* [Work required]: Please output the records below word for word and omit the pictures.

* [Extracted entries]:
BEGIN
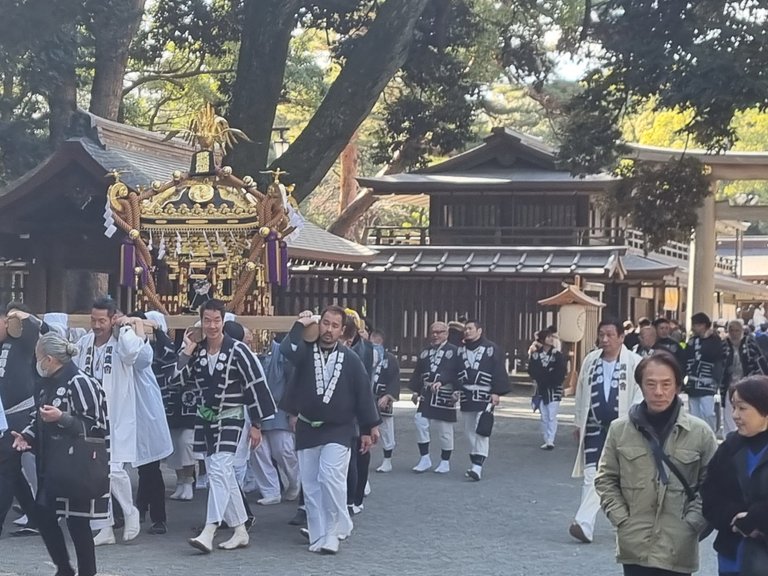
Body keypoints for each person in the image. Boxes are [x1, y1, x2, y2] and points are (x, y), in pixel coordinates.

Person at [595, 351, 718, 576]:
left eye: (666, 384)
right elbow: (605, 479)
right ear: (640, 387)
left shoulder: (700, 433)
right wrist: (621, 518)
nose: (659, 392)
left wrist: (693, 522)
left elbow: (713, 485)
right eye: (651, 384)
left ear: (678, 387)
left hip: (678, 545)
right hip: (635, 542)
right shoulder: (619, 430)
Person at [176, 299, 276, 554]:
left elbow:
END
* [Solved exercise]:
Body keypoints for each person in the image. Boxes are [x1, y1, x2, y2] and points are (x, y), in pixel coordinates.

Person at [595, 351, 718, 576]:
left eye: (666, 384)
right elbow: (605, 479)
right ear: (640, 387)
left shoulder: (700, 433)
right wrist: (621, 518)
nose: (659, 392)
left wrist: (693, 522)
left elbow: (713, 485)
right eye: (651, 384)
left ear: (678, 387)
left hip: (678, 545)
right hip: (635, 542)
right shoulder: (619, 430)
Person at [176, 299, 276, 554]:
left elbow:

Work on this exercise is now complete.